◆ **LISTED RECORDS**
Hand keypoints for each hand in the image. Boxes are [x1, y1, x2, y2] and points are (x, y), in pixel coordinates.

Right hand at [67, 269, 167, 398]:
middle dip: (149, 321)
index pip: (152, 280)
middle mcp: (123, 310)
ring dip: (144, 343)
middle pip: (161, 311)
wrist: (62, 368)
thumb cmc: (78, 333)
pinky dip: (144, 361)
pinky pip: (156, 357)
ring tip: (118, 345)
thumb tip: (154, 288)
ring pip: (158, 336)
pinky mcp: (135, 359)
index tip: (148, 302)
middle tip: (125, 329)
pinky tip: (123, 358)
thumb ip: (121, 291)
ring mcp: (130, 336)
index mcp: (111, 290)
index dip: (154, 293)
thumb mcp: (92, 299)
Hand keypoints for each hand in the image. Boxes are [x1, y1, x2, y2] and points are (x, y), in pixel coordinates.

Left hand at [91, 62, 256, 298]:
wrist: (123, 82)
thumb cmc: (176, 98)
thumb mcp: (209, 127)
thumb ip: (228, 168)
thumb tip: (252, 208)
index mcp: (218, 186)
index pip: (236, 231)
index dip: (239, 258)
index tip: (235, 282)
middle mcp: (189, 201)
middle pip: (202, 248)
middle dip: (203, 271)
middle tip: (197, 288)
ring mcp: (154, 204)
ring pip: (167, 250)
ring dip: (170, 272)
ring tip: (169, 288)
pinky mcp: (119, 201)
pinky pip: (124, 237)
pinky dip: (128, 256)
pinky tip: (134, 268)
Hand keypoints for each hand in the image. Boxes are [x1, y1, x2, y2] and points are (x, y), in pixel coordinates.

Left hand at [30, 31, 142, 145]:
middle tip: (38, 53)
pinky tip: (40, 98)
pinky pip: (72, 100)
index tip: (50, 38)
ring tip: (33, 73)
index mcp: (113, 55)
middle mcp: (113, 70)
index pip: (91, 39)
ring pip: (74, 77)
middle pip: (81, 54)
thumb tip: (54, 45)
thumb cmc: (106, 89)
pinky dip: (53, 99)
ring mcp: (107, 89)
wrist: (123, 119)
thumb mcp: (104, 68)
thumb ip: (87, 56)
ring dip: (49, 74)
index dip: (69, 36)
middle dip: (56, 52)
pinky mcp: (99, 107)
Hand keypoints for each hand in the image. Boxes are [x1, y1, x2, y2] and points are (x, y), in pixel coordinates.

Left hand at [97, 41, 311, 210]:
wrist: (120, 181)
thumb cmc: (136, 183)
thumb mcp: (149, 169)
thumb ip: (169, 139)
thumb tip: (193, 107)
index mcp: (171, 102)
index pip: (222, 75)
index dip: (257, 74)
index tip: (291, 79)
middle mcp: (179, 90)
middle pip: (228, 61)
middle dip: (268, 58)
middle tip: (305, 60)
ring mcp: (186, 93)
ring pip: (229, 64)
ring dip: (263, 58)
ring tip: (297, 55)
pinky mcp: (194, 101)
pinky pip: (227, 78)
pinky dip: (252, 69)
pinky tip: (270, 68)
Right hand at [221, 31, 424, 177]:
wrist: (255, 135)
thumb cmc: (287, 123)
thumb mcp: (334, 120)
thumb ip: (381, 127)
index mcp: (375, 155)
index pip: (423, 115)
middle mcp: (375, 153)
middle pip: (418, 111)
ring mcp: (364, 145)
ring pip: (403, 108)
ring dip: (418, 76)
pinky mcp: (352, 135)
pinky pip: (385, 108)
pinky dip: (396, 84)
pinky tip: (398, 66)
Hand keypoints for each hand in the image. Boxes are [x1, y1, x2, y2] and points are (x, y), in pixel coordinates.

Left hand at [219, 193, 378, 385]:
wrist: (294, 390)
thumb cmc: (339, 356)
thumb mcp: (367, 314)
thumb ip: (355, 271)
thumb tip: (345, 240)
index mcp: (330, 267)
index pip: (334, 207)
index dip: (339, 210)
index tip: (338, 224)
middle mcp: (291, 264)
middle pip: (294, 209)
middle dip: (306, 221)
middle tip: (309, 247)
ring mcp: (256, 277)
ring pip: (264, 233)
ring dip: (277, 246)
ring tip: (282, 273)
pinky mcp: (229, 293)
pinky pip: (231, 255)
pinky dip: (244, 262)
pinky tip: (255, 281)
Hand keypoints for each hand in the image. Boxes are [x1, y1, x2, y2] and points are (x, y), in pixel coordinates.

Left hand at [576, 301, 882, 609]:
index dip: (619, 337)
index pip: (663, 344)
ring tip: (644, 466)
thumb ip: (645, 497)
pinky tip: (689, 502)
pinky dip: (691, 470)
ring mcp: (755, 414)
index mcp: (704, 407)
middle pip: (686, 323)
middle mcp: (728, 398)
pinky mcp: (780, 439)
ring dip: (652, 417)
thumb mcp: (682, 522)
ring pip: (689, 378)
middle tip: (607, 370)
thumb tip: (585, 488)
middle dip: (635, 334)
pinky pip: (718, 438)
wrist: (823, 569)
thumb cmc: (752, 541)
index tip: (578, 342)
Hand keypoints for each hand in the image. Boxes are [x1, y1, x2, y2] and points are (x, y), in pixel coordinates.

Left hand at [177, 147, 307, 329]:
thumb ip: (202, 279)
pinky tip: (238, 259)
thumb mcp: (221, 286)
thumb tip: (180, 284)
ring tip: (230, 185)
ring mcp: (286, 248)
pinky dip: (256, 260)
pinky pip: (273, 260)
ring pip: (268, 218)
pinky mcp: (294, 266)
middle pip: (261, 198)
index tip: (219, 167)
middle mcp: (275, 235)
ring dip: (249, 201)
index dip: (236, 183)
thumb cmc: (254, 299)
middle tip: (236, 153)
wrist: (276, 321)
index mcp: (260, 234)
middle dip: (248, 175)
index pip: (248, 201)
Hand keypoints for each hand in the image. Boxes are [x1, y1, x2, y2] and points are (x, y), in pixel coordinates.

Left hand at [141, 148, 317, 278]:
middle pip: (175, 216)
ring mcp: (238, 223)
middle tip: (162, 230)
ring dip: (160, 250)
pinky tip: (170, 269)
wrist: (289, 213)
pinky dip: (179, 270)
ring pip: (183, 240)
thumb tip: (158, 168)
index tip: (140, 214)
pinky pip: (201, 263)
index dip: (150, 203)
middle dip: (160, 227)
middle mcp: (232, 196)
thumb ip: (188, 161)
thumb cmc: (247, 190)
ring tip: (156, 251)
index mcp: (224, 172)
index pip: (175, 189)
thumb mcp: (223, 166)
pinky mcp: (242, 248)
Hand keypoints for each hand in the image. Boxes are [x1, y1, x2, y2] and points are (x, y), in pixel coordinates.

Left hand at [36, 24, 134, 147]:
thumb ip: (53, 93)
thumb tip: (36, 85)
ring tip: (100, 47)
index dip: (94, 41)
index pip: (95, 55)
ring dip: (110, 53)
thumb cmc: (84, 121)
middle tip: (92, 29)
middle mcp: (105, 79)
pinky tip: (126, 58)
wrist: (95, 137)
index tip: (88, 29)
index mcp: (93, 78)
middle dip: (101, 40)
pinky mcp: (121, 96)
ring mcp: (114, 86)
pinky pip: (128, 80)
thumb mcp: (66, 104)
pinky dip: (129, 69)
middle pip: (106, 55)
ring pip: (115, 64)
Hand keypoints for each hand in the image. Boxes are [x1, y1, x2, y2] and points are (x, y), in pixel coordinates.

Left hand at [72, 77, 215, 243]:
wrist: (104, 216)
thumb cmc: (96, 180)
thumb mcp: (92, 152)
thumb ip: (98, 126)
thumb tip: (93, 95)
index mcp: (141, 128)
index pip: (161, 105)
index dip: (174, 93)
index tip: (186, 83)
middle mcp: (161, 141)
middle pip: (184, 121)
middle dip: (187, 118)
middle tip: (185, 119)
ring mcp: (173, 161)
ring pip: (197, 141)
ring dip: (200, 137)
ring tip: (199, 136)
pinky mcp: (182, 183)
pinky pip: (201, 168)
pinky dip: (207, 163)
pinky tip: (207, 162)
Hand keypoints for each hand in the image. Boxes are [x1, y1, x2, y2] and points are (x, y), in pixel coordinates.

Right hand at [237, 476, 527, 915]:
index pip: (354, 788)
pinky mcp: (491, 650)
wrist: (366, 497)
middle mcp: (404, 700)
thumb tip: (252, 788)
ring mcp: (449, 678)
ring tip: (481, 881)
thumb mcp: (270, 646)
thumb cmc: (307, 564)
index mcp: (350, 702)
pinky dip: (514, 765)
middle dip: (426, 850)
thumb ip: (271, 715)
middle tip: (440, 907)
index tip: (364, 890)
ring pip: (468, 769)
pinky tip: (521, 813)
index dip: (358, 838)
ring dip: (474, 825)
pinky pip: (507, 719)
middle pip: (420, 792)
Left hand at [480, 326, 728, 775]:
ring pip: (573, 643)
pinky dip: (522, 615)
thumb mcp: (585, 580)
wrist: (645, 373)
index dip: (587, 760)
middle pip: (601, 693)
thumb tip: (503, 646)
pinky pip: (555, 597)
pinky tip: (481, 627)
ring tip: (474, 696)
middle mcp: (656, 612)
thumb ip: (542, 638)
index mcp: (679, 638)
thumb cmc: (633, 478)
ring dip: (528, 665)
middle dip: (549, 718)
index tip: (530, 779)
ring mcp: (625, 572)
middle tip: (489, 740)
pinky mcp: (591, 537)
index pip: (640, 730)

◆ **ACTIVITY**
Only the lines from the top of the data through the line that contains "index mcp: (171, 102)" should be quoted, exactly as they stand.

◆ **RESULT OF THE TASK**
Hand keypoints for each hand in the image. Boxes are [x1, y1, x2, y2] and points are (x, y), in pixel coordinates.

Right hand at [67, 269, 167, 398]:
middle dip: (149, 321)
index pip: (152, 280)
middle mcp: (123, 310)
ring dip: (144, 343)
middle pip: (161, 311)
wrist: (62, 368)
thumb cmc: (78, 333)
pinky dip: (144, 361)
pinky pip: (156, 357)
ring tip: (118, 345)
thumb tip: (154, 288)
ring pip: (158, 336)
pinky mcp: (135, 359)
index tip: (148, 302)
middle tip: (125, 329)
pinky tip: (123, 358)
thumb ip: (121, 291)
ring mcp: (130, 336)
index mcp: (111, 290)
index dip: (154, 293)
thumb mcp: (92, 299)
Hand keypoints for each hand in the image. Boxes are [x1, y1, x2, y2] and points are (x, y), in pixel coordinates.

Left hand at [91, 62, 256, 298]:
wrist: (123, 82)
thumb cmc: (176, 98)
thumb mcp: (209, 127)
thumb ip: (228, 168)
thumb tip: (252, 208)
index mcp: (218, 186)
index pip: (236, 231)
index dip: (239, 258)
index tip: (235, 282)
middle mcp: (189, 201)
middle pip: (202, 248)
middle dip: (203, 271)
middle tip: (197, 288)
ring mcp: (154, 204)
ring pip: (167, 250)
ring dip: (170, 272)
ring tip: (169, 288)
pinky mcp: (119, 201)
pinky pip: (124, 237)
pinky dip: (128, 256)
pinky tip: (134, 268)
Hand keypoints for each hand in the image. Boxes are [x1, y1, x2, y2] and points are (x, y), in pixel coordinates.

Left hand at [30, 31, 142, 145]:
middle tip: (38, 53)
pinky tip: (40, 98)
pinky pip: (72, 100)
index tip: (50, 38)
ring tip: (33, 73)
index mcp: (113, 55)
middle mcp: (113, 70)
index pip: (91, 39)
ring pip: (74, 77)
middle pip: (81, 54)
thumb tip: (54, 45)
thumb cmc: (106, 89)
pinky dip: (53, 99)
ring mcp: (107, 89)
wrist: (123, 119)
thumb mcp: (104, 68)
thumb ip: (87, 56)
ring dip: (49, 74)
index dip: (69, 36)
middle dip: (56, 52)
pinky mcp: (99, 107)
Hand keypoints for each hand in the image. Boxes are [x1, y1, x2, y2] and points are (x, y), in pixel coordinates.

Left hand at [97, 41, 311, 210]:
wrist: (120, 181)
thumb cmc: (136, 183)
thumb mcp: (149, 169)
thumb ip: (169, 139)
thumb tip: (193, 107)
index mcp: (171, 102)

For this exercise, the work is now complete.